Ways of presenting the link so that users won't click on it but spiders will are various.
<!-- <a href="http://...">spider trap</a> -->
. This won't display to an end user, but for dumb spiders that just search for href=, this will get them.
<a href="http://..."></a>
<a href="http://..."> </a>
makes the link text only a non-breaking space.
<a style="color:white" href="http://..."> </a>
It should be noted that Google hates people who hides links deviously like this on their sites. The simplest and best solution may simply be - a la HidingInPlainSight? and OpenProcess - to write a link <a href="http://...">Spider trap</a>
, but then give curious cats a way out of the mess they have entered. On the next screen (or all the screens thereafter), offer opportunities for HumanVerification (e.g. a CAPTCHA).
Alternatively, there are SpiderTraps designed for spam-bots which need not be hidden from users, such as a SpamPoisoner.
You can make a SpiderTrap link a SelfBan as well, if you want to block all spiders. This is somewhat dangerous as unwitting users will routinely click on the URL, and it exposes the URL to would be attackers. If you do this, you may have to use some extra precautions. You could generate a nonce every time you display the SpiderTrap-SelfBan link, and expire it quickly. Another option is to allow people to unban themselves with HumanVerification.

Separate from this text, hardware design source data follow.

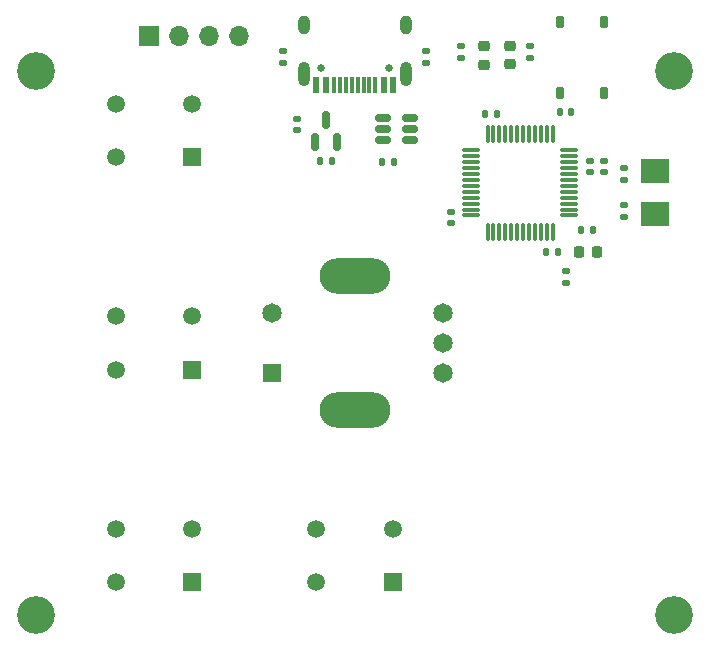
<source format=gts>
G04 #@! TF.GenerationSoftware,KiCad,Pcbnew,(6.0.6-0)*
G04 #@! TF.CreationDate,2022-07-25T08:19:13+01:00*
G04 #@! TF.ProjectId,Spinny,5370696e-6e79-42e6-9b69-6361645f7063,rev?*
G04 #@! TF.SameCoordinates,Original*
G04 #@! TF.FileFunction,Soldermask,Top*
G04 #@! TF.FilePolarity,Negative*
%FSLAX46Y46*%
G04 Gerber Fmt 4.6, Leading zero omitted, Abs format (unit mm)*
G04 Created by KiCad (PCBNEW (6.0.6-0)) date 2022-07-25 08:19:13*
%MOMM*%
%LPD*%
G01*
G04 APERTURE LIST*
G04 Aperture macros list*
%AMRoundRect*
0 Rectangle with rounded corners*
0 $1 Rounding radius*
0 $2 $3 $4 $5 $6 $7 $8 $9 X,Y pos of 4 corners*
0 Add a 4 corners polygon primitive as box body*
4,1,4,$2,$3,$4,$5,$6,$7,$8,$9,$2,$3,0*
0 Add four circle primitives for the rounded corners*
1,1,$1+$1,$2,$3*
1,1,$1+$1,$4,$5*
1,1,$1+$1,$6,$7*
1,1,$1+$1,$8,$9*
0 Add four rect primitives between the rounded corners*
20,1,$1+$1,$2,$3,$4,$5,0*
20,1,$1+$1,$4,$5,$6,$7,0*
20,1,$1+$1,$6,$7,$8,$9,0*
20,1,$1+$1,$8,$9,$2,$3,0*%
G04 Aperture macros list end*
%ADD10R,1.508000X1.508000*%
%ADD11C,1.508000*%
%ADD12RoundRect,0.218750X-0.256250X0.218750X-0.256250X-0.218750X0.256250X-0.218750X0.256250X0.218750X0*%
%ADD13C,3.200000*%
%ADD14RoundRect,0.135000X-0.185000X0.135000X-0.185000X-0.135000X0.185000X-0.135000X0.185000X0.135000X0*%
%ADD15RoundRect,0.140000X-0.140000X-0.170000X0.140000X-0.170000X0.140000X0.170000X-0.140000X0.170000X0*%
%ADD16R,1.650000X1.650000*%
%ADD17C,1.650000*%
%ADD18O,6.000000X3.000000*%
%ADD19R,2.400000X2.000000*%
%ADD20RoundRect,0.075000X0.662500X0.075000X-0.662500X0.075000X-0.662500X-0.075000X0.662500X-0.075000X0*%
%ADD21RoundRect,0.075000X0.075000X0.662500X-0.075000X0.662500X-0.075000X-0.662500X0.075000X-0.662500X0*%
%ADD22C,0.650000*%
%ADD23R,0.600000X1.450000*%
%ADD24R,0.300000X1.450000*%
%ADD25O,1.000000X2.100000*%
%ADD26O,1.000000X1.600000*%
%ADD27RoundRect,0.150000X0.150000X-0.587500X0.150000X0.587500X-0.150000X0.587500X-0.150000X-0.587500X0*%
%ADD28RoundRect,0.140000X0.140000X0.170000X-0.140000X0.170000X-0.140000X-0.170000X0.140000X-0.170000X0*%
%ADD29RoundRect,0.140000X-0.170000X0.140000X-0.170000X-0.140000X0.170000X-0.140000X0.170000X0.140000X0*%
%ADD30RoundRect,0.140000X0.170000X-0.140000X0.170000X0.140000X-0.170000X0.140000X-0.170000X-0.140000X0*%
%ADD31RoundRect,0.135000X-0.135000X-0.185000X0.135000X-0.185000X0.135000X0.185000X-0.135000X0.185000X0*%
%ADD32RoundRect,0.225000X-0.225000X-0.250000X0.225000X-0.250000X0.225000X0.250000X-0.225000X0.250000X0*%
%ADD33RoundRect,0.135000X0.185000X-0.135000X0.185000X0.135000X-0.185000X0.135000X-0.185000X-0.135000X0*%
%ADD34RoundRect,0.150000X-0.512500X-0.150000X0.512500X-0.150000X0.512500X0.150000X-0.512500X0.150000X0*%
%ADD35R,1.700000X1.700000*%
%ADD36O,1.700000X1.700000*%
%ADD37RoundRect,0.187500X0.187500X-0.312500X0.187500X0.312500X-0.187500X0.312500X-0.187500X-0.312500X0*%
G04 APERTURE END LIST*
D10*
G04 #@! TO.C,SW2*
X136250000Y-102250000D03*
D11*
X136250000Y-97750000D03*
X129750000Y-102250000D03*
X129750000Y-97750000D03*
G04 #@! TD*
D12*
G04 #@! TO.C,D1*
X160950000Y-74877500D03*
X160950000Y-76452500D03*
G04 #@! TD*
D11*
G04 #@! TO.C,SW3*
X136250000Y-115750000D03*
D10*
X136250000Y-120250000D03*
D11*
X129750000Y-120250000D03*
X129750000Y-115750000D03*
G04 #@! TD*
D13*
G04 #@! TO.C,H3*
X123000000Y-123000000D03*
G04 #@! TD*
D14*
G04 #@! TO.C,R4*
X167850000Y-93940000D03*
X167850000Y-94960000D03*
G04 #@! TD*
D15*
G04 #@! TO.C,C5*
X161050000Y-80600000D03*
X162010000Y-80600000D03*
G04 #@! TD*
G04 #@! TO.C,C12*
X167370000Y-80450000D03*
X168330000Y-80450000D03*
G04 #@! TD*
D16*
G04 #@! TO.C,MT1*
X143000000Y-102500000D03*
D17*
X143000000Y-97500000D03*
X157500000Y-102500000D03*
X157500000Y-97500000D03*
X157500000Y-100000000D03*
D18*
X150000000Y-105700000D03*
X150000000Y-94300000D03*
G04 #@! TD*
D19*
G04 #@! TO.C,Y1*
X175410000Y-89120000D03*
X175410000Y-85420000D03*
G04 #@! TD*
D11*
G04 #@! TO.C,SW1*
X136250000Y-79750000D03*
D10*
X136250000Y-84250000D03*
D11*
X129750000Y-79750000D03*
X129750000Y-84250000D03*
G04 #@! TD*
D13*
G04 #@! TO.C,H2*
X177000000Y-77000000D03*
G04 #@! TD*
D20*
G04 #@! TO.C,U3*
X168162500Y-89200000D03*
X168162500Y-88700000D03*
X168162500Y-88200000D03*
X168162500Y-87700000D03*
X168162500Y-87200000D03*
X168162500Y-86700000D03*
X168162500Y-86200000D03*
X168162500Y-85700000D03*
X168162500Y-85200000D03*
X168162500Y-84700000D03*
X168162500Y-84200000D03*
X168162500Y-83700000D03*
D21*
X166750000Y-82287500D03*
X166250000Y-82287500D03*
X165750000Y-82287500D03*
X165250000Y-82287500D03*
X164750000Y-82287500D03*
X164250000Y-82287500D03*
X163750000Y-82287500D03*
X163250000Y-82287500D03*
X162750000Y-82287500D03*
X162250000Y-82287500D03*
X161750000Y-82287500D03*
X161250000Y-82287500D03*
D20*
X159837500Y-83700000D03*
X159837500Y-84200000D03*
X159837500Y-84700000D03*
X159837500Y-85200000D03*
X159837500Y-85700000D03*
X159837500Y-86200000D03*
X159837500Y-86700000D03*
X159837500Y-87200000D03*
X159837500Y-87700000D03*
X159837500Y-88200000D03*
X159837500Y-88700000D03*
X159837500Y-89200000D03*
D21*
X161250000Y-90612500D03*
X161750000Y-90612500D03*
X162250000Y-90612500D03*
X162750000Y-90612500D03*
X163250000Y-90612500D03*
X163750000Y-90612500D03*
X164250000Y-90612500D03*
X164750000Y-90612500D03*
X165250000Y-90612500D03*
X165750000Y-90612500D03*
X166250000Y-90612500D03*
X166750000Y-90612500D03*
G04 #@! TD*
D22*
G04 #@! TO.C,J1*
X152890000Y-76730000D03*
X147110000Y-76730000D03*
D23*
X153250000Y-78175000D03*
X152450000Y-78175000D03*
D24*
X151250000Y-78175000D03*
X150250000Y-78175000D03*
X149750000Y-78175000D03*
X148750000Y-78175000D03*
D23*
X147550000Y-78175000D03*
X146750000Y-78175000D03*
X146750000Y-78175000D03*
X147550000Y-78175000D03*
D24*
X148250000Y-78175000D03*
X149250000Y-78175000D03*
X150750000Y-78175000D03*
X151750000Y-78175000D03*
D23*
X152450000Y-78175000D03*
X153250000Y-78175000D03*
D25*
X154320000Y-77260000D03*
X145680000Y-77260000D03*
D26*
X145680000Y-73080000D03*
X154320000Y-73080000D03*
G04 #@! TD*
D27*
G04 #@! TO.C,U1*
X146600000Y-82980000D03*
X148500000Y-82980000D03*
X147550000Y-81105000D03*
G04 #@! TD*
D28*
G04 #@! TO.C,C7*
X167180000Y-92300000D03*
X166220000Y-92300000D03*
G04 #@! TD*
D14*
G04 #@! TO.C,R6*
X164850000Y-74840000D03*
X164850000Y-75860000D03*
G04 #@! TD*
D15*
G04 #@! TO.C,C4*
X169200000Y-90400000D03*
X170160000Y-90400000D03*
G04 #@! TD*
D12*
G04 #@! TO.C,D2*
X163150000Y-74840000D03*
X163150000Y-76415000D03*
G04 #@! TD*
D29*
G04 #@! TO.C,C8*
X171150000Y-84600000D03*
X171150000Y-85560000D03*
G04 #@! TD*
G04 #@! TO.C,C10*
X172810000Y-88350000D03*
X172810000Y-89310000D03*
G04 #@! TD*
G04 #@! TO.C,C1*
X145100000Y-81020000D03*
X145100000Y-81980000D03*
G04 #@! TD*
D13*
G04 #@! TO.C,H1*
X123000000Y-77000000D03*
G04 #@! TD*
D14*
G04 #@! TO.C,R1*
X156050000Y-75300000D03*
X156050000Y-76320000D03*
G04 #@! TD*
G04 #@! TO.C,R3*
X159000000Y-74850000D03*
X159000000Y-75870000D03*
G04 #@! TD*
D30*
G04 #@! TO.C,C11*
X172810000Y-86186000D03*
X172810000Y-85226000D03*
G04 #@! TD*
D31*
G04 #@! TO.C,R5*
X152290000Y-84680000D03*
X153310000Y-84680000D03*
G04 #@! TD*
D13*
G04 #@! TO.C,H4*
X177000000Y-123000000D03*
G04 #@! TD*
D32*
G04 #@! TO.C,C3*
X169000000Y-92300000D03*
X170550000Y-92300000D03*
G04 #@! TD*
D33*
G04 #@! TO.C,R2*
X143940000Y-76310000D03*
X143940000Y-75290000D03*
G04 #@! TD*
D30*
G04 #@! TO.C,C6*
X158150000Y-89850000D03*
X158150000Y-88890000D03*
G04 #@! TD*
D34*
G04 #@! TO.C,U2*
X152382500Y-80930000D03*
X152382500Y-81880000D03*
X152382500Y-82830000D03*
X154657500Y-82830000D03*
X154657500Y-81880000D03*
X154657500Y-80930000D03*
G04 #@! TD*
D29*
G04 #@! TO.C,C9*
X169900000Y-84600000D03*
X169900000Y-85560000D03*
G04 #@! TD*
D35*
G04 #@! TO.C,J2*
X132600000Y-73990000D03*
D36*
X135140000Y-73990000D03*
X137680000Y-73990000D03*
X140220000Y-73990000D03*
G04 #@! TD*
D28*
G04 #@! TO.C,C2*
X148060000Y-84580000D03*
X147100000Y-84580000D03*
G04 #@! TD*
D10*
G04 #@! TO.C,SW4*
X153250000Y-120250000D03*
D11*
X153250000Y-115750000D03*
X146750000Y-115750000D03*
X146750000Y-120250000D03*
G04 #@! TD*
D37*
G04 #@! TO.C,SW5*
X167375000Y-78800000D03*
X171125000Y-78800000D03*
X171125000Y-72800000D03*
X167375000Y-72800000D03*
G04 #@! TD*
M02*

</source>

You can combine the SpiderTrap with a SurgeProtector. If the spider trips the trap more than X times a minute, or X percentage of total hits, you block it then. This can help detect misbehaved spiders (like a wget) without banning GoogleBot? or Yahoo! Slurp. Additionally, this can help overcome the problem of users self-banning themselves. If someone is dumb enough to continuously load the SpiderTrap, perhaps they deserve being banned.
Warning. SearchEngineCloak detection algorithms are secret. They simply use a second spider to check to see the pages are similar. If you SpiderTrap one and not the other, your site may be banned. The solution is to put the SpiderTrap link in RobotsDotTxt? - after all, you are looking for bots that do not adhere to the RobotsExclusionStandard.